Conforme é dito com absoluta clareza na mensagem acima, a partir de novembro de 1889 saiu de cena a cobertura espiritual, quando os condutores espirituais da República decidiram dar um tempo, e o país passou à responsabilidade direta, e sem nenhuma tutela, dos próprios brasileiros.

Terão as coisas melhorado?

Do ponto de vista material, parece-nos que sim. Para isso a ciência e as inovações tecnológicas contribuíram de forma efetiva e inquestionável.

Quanto ao desenvolvimento moral, social e político, há controvérsias, e a própria observação feita pela leitora, a que nos reportamos no preâmbulo, indica isso.

Perguntaram certa vez ao professor José Raul Teixeira como conciliar a existência da escravidão no Brasil por tanto tempo com o fato de ter sido o país colonizado sob a égide do Cristianismo e com o título, que Humberto de Campos (Espírito) lhe atribuiu, de coração do mundo e pátria do Evangelho.

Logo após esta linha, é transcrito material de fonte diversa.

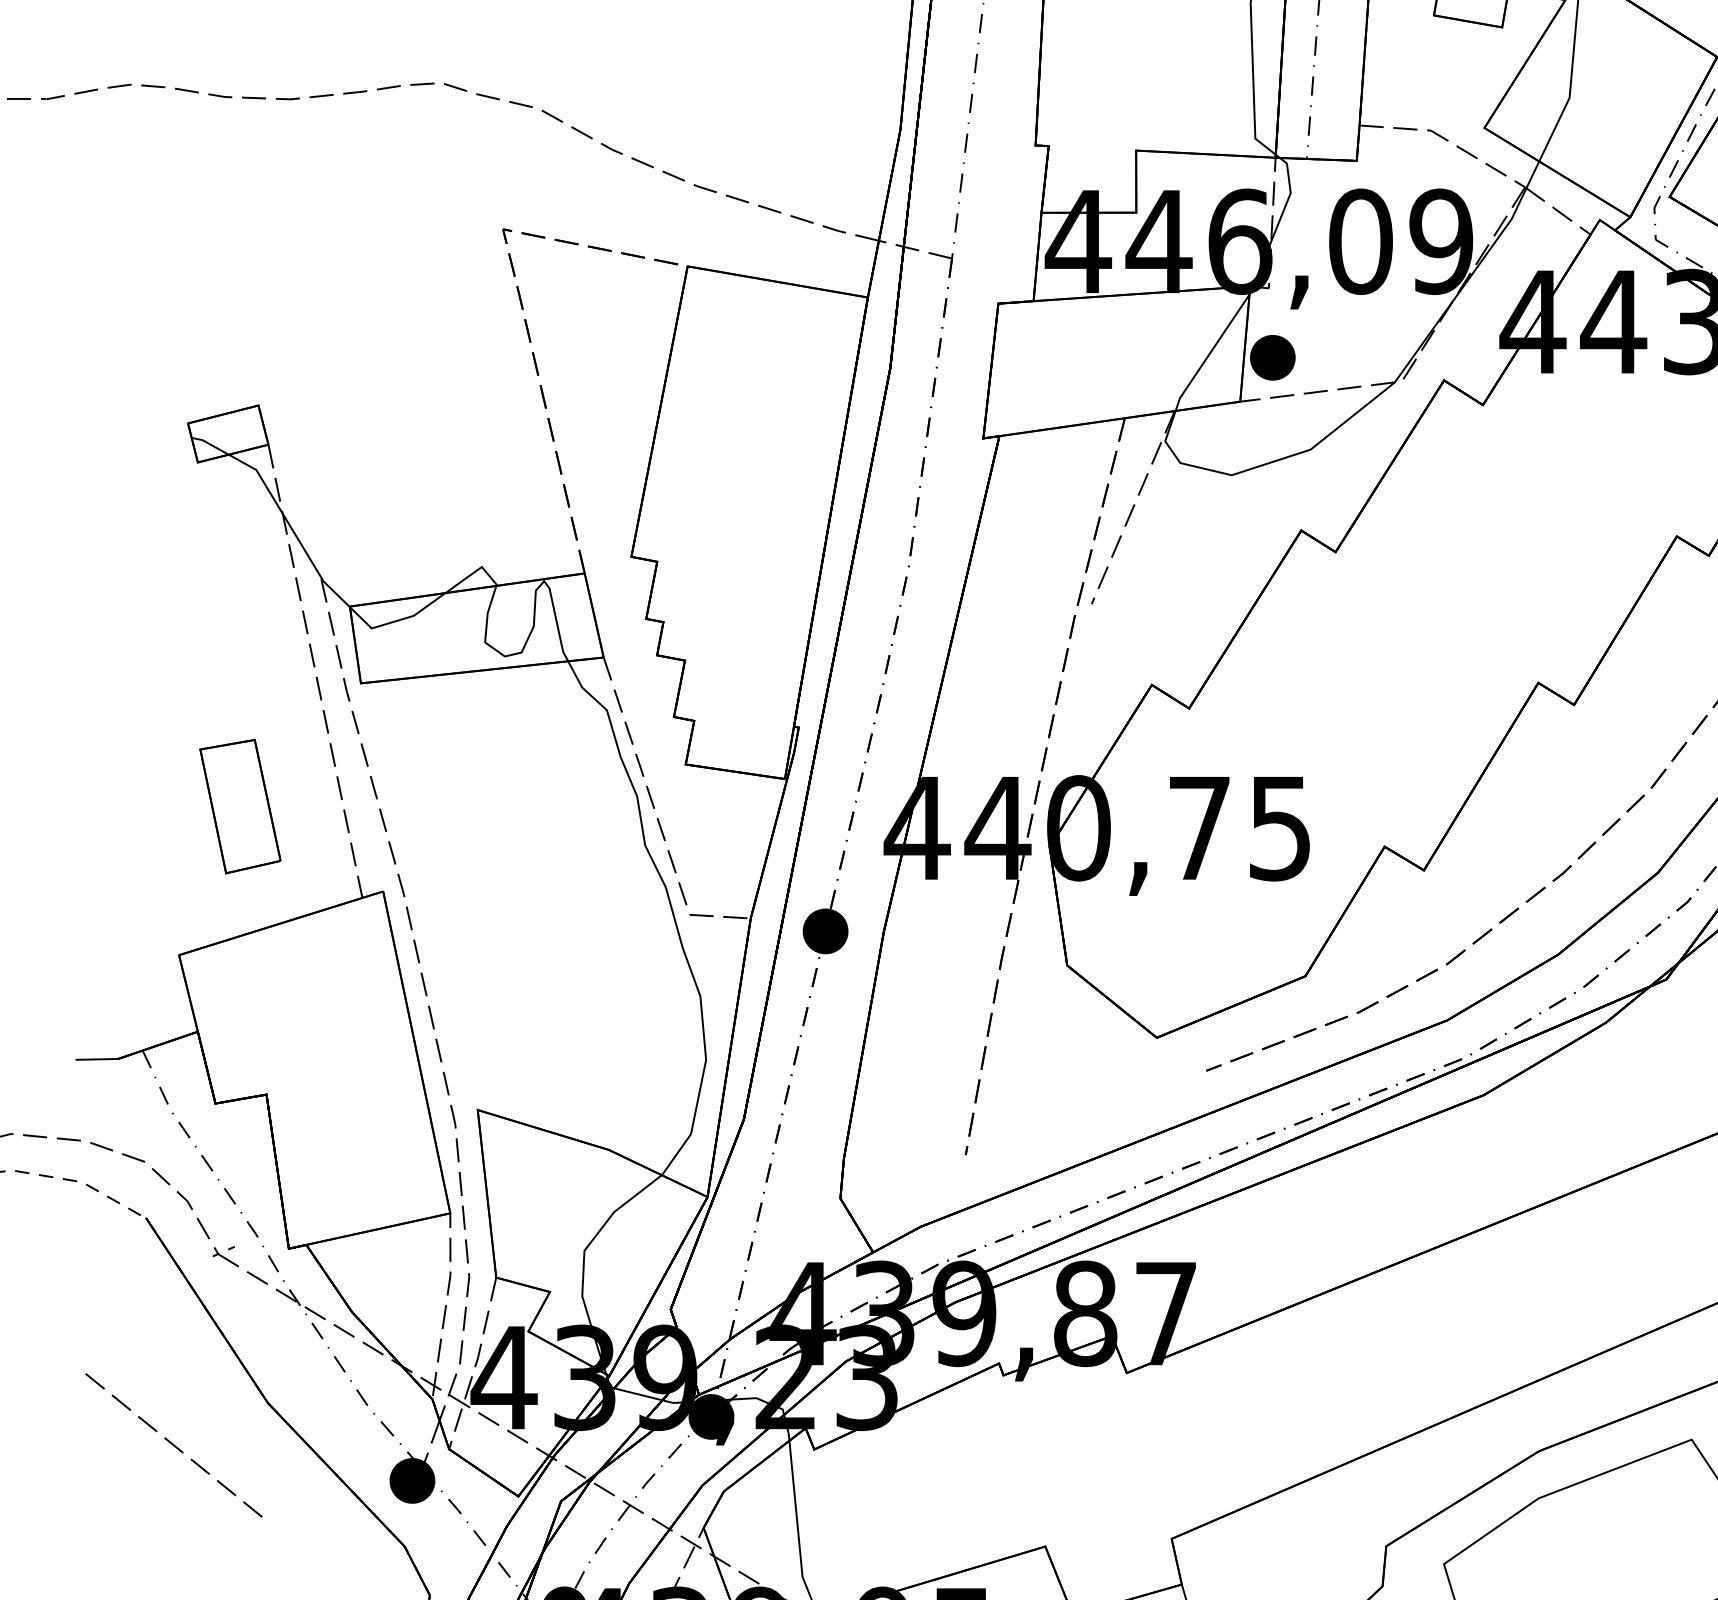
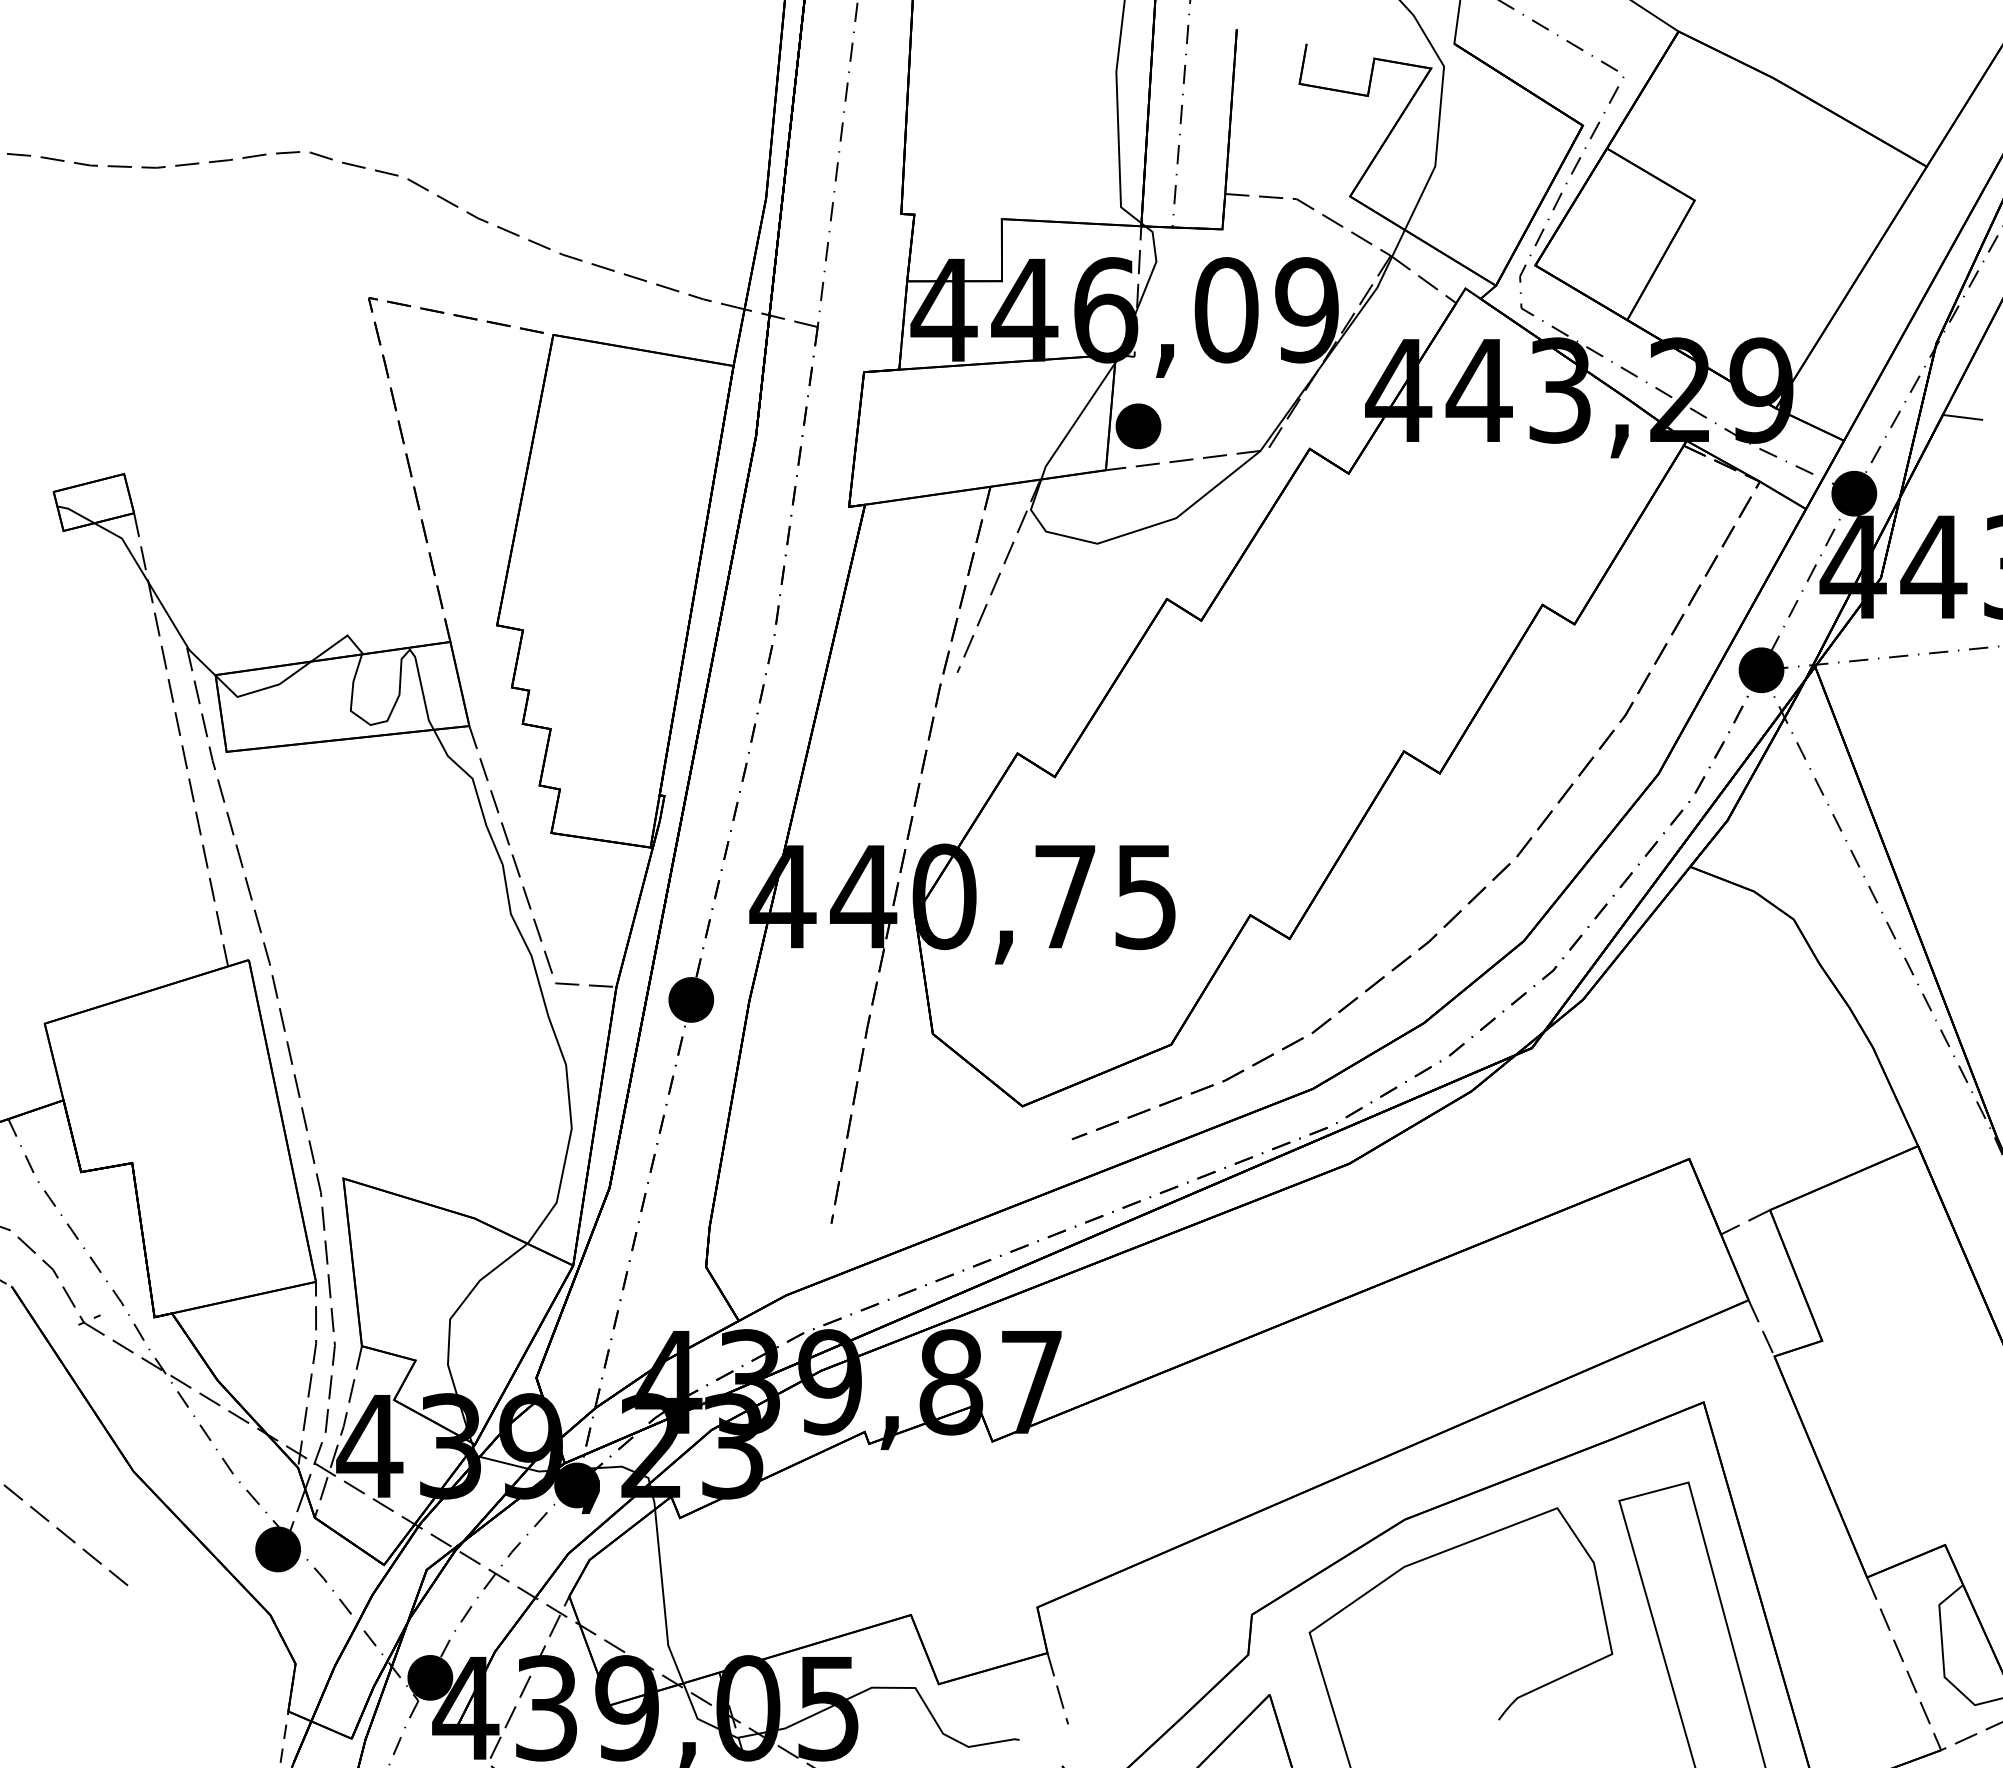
part: (240, 805) -> (106, 874), removed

Raul, com a objetividade que lhe é característica, respondeu:

 

“O Cristianismo do Cristo muito se distingue do cristianismo dos cristãos. Assim é que tantos abusivos atos foram e são cometidos em nome do Cristianismo, sem que se especificasse tratar-se do segundo. Na alusão de Humberto de Campos encontramos a mesma gravidade da previsão de Jesus, ao afirmar que a Terra seria o mundo renovado do porvir, quando no mundo encontramos, ainda, toda sorte de loucuras, guerras e materialismo, e que, como o Brasil, espera no tempo as possibilidades de alcançar o seu destino traçado no Mais Além.” [A entrevista de que foi extraída a resposta acima pode ser lida na íntegra clicando-se aqui: Entrevista com Raul]


Em face de tudo o que acima foi dito, é bastante válido, pois, perguntar: Pátria do Evangelho, para onde caminhas?

Alguém, porventura, sabe dar-nos a resposta? (*)

 

 

(*) Para que não haja incompreensão acerca do que pensamos sobre o livro escrito por Humberto de Campos (Espírito), saiba o leitor que não nutrimos dúvida nenhuma quanto à veracidade do que o livro relata e menos ainda sobre a idoneidade do médium e de seu autor.